Sehr geehrter Herr Röber,
dass Digitalisierung ein Megatrend ist, der alle Lebens- und Geschäftsbereiche erfasst, ist inzwischen Konsens, wie ich meine. Mich interessiert, ob auch Sie als Wirtschaftsführer sich darüber Gedanken machen, wie Digitalisierung die Wirtschaft von morgen verändern wird. Gibt es Anlass zur Sorge, oder werden aus Ihrer Sicht Probleme ‚endlich‘ gelöst werden können? Und welchen Beitrag würde Ihr Unternehmen dazu leisten?
Mit freundlichen Grüßen
Oliver Brandl
Sehr geehrter Herr Brandl,
vielen Dank für Ihre Frage, die sicherlich eine ganze Reihe von Menschen umtreiben dürfte. Ich möchte meine Antwort darauf etwas differenzieren.
Ich bin der Auffassung, dass die Digitalisierung vieler Lebensbereiche das Arbeitsleben – und damit die Wirtschaft als solche – insgesamt deutlich einfacher machen kann. Repetitive Arbeiten können von Maschinen / Robotern langfristig zuverlässiger und deutlich kostengünstiger ausgeführt werden als von Menschen. Die Fehlerquote sinkt, Ausschuss und Ressourcenverbrauch daher ebenfalls. Darüber hinaus sind auf Dauer auszuführende, sich nie oder kaum ändernde Arbeitsschritte für die Menschen schwer auszuhalten. Insofern werden also vor allem standardisierbare Aufgaben einem immer höheren Automatisierungsgrad unterliegen.

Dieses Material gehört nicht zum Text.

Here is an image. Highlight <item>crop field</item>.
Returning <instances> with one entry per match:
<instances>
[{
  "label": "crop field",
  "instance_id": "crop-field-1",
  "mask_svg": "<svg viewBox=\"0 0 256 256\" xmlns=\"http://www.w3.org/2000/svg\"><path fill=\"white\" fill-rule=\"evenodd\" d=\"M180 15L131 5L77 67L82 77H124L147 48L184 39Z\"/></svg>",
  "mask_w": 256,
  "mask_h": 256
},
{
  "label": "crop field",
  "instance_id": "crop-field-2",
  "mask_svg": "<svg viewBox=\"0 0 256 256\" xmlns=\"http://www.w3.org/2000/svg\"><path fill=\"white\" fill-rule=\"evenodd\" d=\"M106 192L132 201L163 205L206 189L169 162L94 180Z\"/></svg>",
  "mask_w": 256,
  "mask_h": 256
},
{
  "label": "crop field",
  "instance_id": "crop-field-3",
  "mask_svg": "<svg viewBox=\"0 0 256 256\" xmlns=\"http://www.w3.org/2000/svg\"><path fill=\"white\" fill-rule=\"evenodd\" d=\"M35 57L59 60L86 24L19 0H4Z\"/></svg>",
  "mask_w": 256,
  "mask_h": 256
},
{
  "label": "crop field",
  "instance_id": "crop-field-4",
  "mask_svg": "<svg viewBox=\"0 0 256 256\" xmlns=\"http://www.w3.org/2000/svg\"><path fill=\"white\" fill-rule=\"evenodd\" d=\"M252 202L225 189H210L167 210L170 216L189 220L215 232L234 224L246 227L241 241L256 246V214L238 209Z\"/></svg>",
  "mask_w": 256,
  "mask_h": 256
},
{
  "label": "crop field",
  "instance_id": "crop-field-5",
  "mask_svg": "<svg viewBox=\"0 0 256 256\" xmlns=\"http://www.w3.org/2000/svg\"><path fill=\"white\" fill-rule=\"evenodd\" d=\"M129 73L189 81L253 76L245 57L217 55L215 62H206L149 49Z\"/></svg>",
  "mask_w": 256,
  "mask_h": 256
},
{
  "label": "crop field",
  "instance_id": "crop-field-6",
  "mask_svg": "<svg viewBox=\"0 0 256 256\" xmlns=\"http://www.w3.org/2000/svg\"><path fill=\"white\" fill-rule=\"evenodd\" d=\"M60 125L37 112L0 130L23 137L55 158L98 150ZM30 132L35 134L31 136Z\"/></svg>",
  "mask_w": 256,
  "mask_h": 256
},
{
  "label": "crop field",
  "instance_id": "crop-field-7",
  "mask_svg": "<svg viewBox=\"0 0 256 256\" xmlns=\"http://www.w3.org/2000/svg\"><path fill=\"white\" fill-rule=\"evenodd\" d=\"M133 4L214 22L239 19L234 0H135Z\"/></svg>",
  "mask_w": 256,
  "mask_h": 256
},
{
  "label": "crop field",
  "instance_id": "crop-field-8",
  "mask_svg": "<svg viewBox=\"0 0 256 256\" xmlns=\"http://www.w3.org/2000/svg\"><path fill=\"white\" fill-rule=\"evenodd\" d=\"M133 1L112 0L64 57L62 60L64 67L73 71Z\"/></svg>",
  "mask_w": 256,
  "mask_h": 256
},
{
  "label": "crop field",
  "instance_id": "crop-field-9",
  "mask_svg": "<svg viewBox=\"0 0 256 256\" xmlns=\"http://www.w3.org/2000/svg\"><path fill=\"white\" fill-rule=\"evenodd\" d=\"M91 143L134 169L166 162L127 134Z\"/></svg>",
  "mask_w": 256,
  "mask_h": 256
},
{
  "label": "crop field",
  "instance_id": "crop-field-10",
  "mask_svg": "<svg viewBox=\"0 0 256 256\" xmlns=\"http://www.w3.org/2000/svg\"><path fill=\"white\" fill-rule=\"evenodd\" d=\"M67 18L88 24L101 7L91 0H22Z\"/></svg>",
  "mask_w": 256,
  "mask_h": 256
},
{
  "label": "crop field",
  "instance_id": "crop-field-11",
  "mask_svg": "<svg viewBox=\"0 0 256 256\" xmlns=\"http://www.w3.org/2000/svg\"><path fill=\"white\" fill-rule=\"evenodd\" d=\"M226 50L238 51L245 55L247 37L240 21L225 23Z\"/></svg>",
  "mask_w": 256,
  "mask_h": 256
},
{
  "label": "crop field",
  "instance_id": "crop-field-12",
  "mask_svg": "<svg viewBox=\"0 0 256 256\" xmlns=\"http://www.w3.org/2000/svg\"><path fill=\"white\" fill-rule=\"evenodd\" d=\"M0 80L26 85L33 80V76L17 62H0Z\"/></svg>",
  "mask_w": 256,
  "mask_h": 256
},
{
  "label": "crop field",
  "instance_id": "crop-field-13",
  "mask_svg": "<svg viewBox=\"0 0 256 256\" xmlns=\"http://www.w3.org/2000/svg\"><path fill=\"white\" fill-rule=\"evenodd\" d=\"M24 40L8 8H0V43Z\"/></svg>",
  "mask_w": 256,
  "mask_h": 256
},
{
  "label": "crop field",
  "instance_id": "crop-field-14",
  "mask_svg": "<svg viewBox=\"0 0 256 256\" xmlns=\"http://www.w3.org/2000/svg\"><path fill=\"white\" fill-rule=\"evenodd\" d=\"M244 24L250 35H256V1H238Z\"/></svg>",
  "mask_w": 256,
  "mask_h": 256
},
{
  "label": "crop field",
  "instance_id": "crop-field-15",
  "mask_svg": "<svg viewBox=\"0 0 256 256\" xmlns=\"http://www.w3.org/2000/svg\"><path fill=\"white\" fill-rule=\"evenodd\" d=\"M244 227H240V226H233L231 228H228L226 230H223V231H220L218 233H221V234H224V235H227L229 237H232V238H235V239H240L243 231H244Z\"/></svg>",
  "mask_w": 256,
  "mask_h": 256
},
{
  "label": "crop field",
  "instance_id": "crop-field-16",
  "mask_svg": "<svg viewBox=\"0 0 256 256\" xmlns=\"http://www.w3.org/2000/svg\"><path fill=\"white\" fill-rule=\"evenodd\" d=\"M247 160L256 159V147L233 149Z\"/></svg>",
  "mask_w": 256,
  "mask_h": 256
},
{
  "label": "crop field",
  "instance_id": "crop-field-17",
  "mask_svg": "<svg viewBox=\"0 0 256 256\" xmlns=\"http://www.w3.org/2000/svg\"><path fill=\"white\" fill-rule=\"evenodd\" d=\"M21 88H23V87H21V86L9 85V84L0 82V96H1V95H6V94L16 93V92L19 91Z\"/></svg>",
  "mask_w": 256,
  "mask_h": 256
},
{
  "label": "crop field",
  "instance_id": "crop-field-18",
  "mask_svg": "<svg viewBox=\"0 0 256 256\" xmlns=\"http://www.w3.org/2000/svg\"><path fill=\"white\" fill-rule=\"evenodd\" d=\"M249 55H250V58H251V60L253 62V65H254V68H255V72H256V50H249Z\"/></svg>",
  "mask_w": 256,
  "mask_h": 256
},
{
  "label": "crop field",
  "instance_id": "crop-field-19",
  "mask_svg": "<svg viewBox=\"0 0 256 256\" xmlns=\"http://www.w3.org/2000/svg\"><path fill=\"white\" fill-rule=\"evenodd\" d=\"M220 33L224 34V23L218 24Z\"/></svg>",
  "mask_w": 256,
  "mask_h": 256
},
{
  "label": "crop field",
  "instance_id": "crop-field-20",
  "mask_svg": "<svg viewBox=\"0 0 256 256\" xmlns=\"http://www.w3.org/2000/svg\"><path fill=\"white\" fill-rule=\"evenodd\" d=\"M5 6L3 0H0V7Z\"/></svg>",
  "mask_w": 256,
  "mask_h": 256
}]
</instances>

Bei komplexen Aufgaben sieht das allerdings nach wie vor etwas anders aus. Die Aufnahme von Befunden direkt während der Visite am Krankenbett geschieht schon heute zunehmend direkt digital. Damit ist gewährleistet, dass einerseits nichts vergessen wird, andererseits aber spart diese Methode sehr viel Zeit und hilft überdies, Übertragungsfehler zu vermeiden. Moderne Geräte können bspw. auch bei der Diagnose von Krankheiten (wie bspw. im Bereich der Orthopädie) hervorragende (Hilfs-)dienste leisten und dem behandelnden Arzt Hinweise und Einblicke geben, die er anderweitig nicht oder nur mithilfe sehr aufwendiger und oft für die Patienten schmerzhafter Eingriffe erlangen könnte. Die Entscheidung, welche Maßnahmen bei einem bestimmten Befund zu ergreifen sind, wird jedoch nach wie vor von einem bestens ausgebildeten und erfahrenen Menschen zu treffen sein. Schließlich ist eine solche Entscheidung nicht nur eine medizinische, sondern – bspw. in der Palliativmedizin – vor allem auch eine ethische.
Ich bin daher insgesamt der Auffassung, dass sich die Digitalisierung auch in absehbarer Zukunft vor allem auf die Rolle der Hilfestellung und Fehlervermeidung konzentrieren wird. Solange jene, die Daten erheben und mit ihnen arbeiten, mit dem höchstmöglichen Aufwand sicherstellen, dass diese auch ausschließlich für jene Zwecke verwendet werden, für die sie erhoben wurden, kann man der Digitalisierung viel Positives abgewinnen. Sorge macht mir die Entwicklung nur dann, wenn Daten in die falschen Hände gelangen.